TASK TO COMPLETE:
Pull out every line below that contains the string "bend", matching case exactly.

Extracted records:
........

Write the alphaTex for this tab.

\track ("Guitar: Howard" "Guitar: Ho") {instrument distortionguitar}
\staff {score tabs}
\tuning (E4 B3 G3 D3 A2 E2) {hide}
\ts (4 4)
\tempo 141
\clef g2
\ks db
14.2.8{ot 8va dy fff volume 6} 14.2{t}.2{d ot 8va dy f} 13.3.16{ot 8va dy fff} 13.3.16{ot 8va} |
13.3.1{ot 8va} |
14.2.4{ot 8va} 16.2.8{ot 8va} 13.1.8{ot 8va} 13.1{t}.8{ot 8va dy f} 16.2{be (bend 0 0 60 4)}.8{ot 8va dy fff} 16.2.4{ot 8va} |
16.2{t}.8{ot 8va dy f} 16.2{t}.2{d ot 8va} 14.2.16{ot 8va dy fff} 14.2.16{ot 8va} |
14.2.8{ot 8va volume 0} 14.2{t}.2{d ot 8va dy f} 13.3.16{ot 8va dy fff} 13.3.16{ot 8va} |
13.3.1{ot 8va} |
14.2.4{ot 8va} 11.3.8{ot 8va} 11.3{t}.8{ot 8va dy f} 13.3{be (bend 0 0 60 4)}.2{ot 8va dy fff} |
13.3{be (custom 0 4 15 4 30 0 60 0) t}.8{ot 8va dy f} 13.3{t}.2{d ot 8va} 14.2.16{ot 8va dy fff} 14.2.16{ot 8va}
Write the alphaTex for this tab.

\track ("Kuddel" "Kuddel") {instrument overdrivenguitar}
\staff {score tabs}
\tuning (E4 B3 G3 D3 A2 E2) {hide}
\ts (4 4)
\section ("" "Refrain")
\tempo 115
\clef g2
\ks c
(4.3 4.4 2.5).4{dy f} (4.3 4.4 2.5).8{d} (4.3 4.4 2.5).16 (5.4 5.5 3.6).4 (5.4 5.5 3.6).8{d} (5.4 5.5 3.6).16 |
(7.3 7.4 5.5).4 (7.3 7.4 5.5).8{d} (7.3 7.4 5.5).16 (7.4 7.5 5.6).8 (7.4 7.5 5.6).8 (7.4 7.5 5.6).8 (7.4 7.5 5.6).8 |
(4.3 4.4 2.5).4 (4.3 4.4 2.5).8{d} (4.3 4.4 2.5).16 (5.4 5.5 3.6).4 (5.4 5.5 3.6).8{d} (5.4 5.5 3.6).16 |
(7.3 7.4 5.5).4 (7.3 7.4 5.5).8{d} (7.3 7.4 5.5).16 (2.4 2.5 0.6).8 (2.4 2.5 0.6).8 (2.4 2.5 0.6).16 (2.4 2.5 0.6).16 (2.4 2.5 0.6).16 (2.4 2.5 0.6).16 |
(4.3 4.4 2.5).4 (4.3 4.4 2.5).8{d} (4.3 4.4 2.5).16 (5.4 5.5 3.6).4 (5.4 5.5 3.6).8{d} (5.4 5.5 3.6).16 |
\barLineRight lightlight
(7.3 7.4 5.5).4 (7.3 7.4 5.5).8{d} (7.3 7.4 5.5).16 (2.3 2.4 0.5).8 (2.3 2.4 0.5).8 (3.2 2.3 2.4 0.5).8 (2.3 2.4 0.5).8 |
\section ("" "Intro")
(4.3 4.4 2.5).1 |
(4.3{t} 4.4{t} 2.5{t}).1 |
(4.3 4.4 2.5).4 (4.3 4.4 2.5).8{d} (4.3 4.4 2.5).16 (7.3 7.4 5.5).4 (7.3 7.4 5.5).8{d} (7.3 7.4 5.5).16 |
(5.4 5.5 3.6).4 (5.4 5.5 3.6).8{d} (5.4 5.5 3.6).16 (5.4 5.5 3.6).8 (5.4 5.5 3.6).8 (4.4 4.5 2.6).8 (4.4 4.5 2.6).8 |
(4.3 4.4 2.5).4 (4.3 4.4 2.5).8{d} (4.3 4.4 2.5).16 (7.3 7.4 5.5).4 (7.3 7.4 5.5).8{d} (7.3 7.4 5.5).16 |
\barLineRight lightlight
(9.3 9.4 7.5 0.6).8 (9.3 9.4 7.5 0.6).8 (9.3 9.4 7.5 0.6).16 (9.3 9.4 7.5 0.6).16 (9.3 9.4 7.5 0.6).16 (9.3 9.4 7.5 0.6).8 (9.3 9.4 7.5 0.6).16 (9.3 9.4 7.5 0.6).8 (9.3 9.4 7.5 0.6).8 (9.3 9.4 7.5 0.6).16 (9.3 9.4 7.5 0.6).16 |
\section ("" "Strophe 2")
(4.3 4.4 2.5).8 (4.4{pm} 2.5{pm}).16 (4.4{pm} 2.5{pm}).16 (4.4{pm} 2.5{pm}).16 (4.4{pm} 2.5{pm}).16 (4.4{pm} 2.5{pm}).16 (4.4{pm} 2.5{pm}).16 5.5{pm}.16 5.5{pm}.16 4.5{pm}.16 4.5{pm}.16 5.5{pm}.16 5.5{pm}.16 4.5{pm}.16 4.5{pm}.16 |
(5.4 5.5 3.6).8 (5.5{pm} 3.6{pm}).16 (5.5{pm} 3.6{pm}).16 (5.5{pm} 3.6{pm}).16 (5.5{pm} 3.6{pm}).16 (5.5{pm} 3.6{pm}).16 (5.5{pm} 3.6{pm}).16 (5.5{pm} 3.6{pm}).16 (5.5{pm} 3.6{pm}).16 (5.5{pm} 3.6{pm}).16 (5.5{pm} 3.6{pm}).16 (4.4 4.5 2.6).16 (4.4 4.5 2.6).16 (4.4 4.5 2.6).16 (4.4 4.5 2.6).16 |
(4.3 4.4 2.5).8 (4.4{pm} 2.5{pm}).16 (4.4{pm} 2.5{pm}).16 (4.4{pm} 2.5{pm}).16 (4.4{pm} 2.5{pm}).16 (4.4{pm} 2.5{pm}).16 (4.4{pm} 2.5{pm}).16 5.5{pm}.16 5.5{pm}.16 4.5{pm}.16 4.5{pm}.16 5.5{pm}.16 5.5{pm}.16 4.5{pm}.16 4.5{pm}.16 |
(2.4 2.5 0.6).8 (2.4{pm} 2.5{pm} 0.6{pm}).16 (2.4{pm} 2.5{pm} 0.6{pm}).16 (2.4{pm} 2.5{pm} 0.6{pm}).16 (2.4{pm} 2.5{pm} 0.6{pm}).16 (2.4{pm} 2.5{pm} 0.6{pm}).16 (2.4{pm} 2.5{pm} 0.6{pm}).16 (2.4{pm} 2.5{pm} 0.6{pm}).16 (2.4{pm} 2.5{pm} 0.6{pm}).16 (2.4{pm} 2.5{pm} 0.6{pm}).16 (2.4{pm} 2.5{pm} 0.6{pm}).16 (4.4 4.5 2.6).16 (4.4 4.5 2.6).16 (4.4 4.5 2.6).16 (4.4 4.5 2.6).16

........

WRITTEN ANSWER:
14.2.4{ot 8va} 16.2.8{ot 8va} 13.1.8{ot 8va} 13.1{t}.8{ot 8va dy f} 16.2{be (bend 0 0 60 4)}.8{ot 8va dy fff} 16.2.4{ot 8va} |
14.2.4{ot 8va} 11.3.8{ot 8va} 11.3{t}.8{ot 8va dy f} 13.3{be (bend 0 0 60 4)}.2{ot 8va dy fff} |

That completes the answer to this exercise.